WORK INSTRUCTIONS ▸
- A) In the BKeyboard forum thread, which method does the poster say gives the minimum size of the plain keyboard?
- B) Please carry the BKeyboard forum thread forward from its last post.

PASSAGE SHOWN ▸
# Defining my own BKeyboard with bananas 1.3



## koopa_troopas (May 18, 2011)

Hi, I'm having a silly problem again.

In the search screen i'n designing for my tivo application I need a BKeyboard narrower than the PLAIN_KEYBOARD. 
As I understand it, the minimum size of plain_keyboard is the one obtained by getKeyboardSize() method. 

If I wanted a smaller BKeyboard, I would have to create a cell matrix of my own and the define a BKeyboard layout of my own??? I don't know if that's correct :S

Isn't there an easier way??

thank you very much.


----------



## koopa_troopas (May 18, 2011)

Well, i've already created the Bkeyboard I wanted by creating a 2d BKeyboard.cell array and then a BKeyboard layout. Everything works just fine except for one only thing:

I can't see the characters on the screen. I can choose them and they appear on the text screen, but I can't see in which character I'm on. Does anybody know why??

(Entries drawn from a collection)

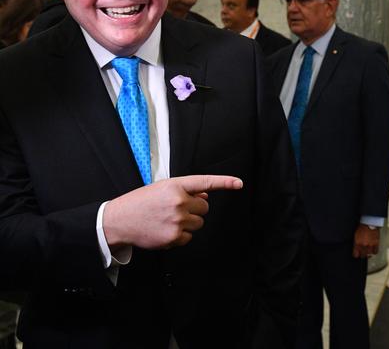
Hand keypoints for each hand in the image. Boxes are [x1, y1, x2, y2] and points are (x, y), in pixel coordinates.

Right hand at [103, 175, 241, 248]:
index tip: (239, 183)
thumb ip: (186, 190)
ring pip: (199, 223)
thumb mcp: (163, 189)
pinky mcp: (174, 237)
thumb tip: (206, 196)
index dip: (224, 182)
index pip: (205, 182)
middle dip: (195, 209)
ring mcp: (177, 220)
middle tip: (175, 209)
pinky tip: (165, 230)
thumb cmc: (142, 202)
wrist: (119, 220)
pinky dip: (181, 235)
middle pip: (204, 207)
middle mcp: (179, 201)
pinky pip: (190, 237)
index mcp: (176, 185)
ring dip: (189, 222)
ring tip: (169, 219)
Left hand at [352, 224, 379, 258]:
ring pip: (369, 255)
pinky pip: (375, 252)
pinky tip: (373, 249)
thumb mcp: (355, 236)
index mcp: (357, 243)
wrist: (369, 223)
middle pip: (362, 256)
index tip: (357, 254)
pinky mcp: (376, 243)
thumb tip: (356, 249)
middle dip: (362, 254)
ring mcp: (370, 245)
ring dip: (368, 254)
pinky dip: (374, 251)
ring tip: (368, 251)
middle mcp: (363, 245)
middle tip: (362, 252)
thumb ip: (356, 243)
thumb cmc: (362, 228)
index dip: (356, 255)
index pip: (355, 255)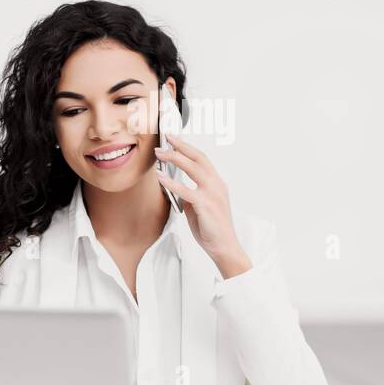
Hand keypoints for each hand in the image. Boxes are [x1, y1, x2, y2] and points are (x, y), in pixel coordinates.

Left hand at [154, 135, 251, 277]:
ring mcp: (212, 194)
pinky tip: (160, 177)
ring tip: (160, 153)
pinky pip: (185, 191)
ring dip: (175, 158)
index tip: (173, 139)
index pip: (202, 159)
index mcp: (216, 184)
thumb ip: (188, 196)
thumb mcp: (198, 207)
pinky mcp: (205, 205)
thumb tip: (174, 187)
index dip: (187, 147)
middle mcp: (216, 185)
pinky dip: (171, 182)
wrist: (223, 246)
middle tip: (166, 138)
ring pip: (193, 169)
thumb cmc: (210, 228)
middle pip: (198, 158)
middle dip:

ANSWERS TO THE PROBLEMS ▸
- A) The getKeyboardSize() method.

- B)
----------



## wmcbrine (Aug 2, 2003)

OK, I don't use TiVo's Java SDK, so take what I say with a grain of salt. But I have looked at it enough to know that the text in each keyboard in Bananas is pre-rendered to a single background PNG. (I remember it well, because I thought "WTF?".) I suspect they did it that way to cut down on the number of views needed, although for my own keyboard purposes, I found that I only needed one view per column.


----------



## koopa_troopas (May 18, 2011)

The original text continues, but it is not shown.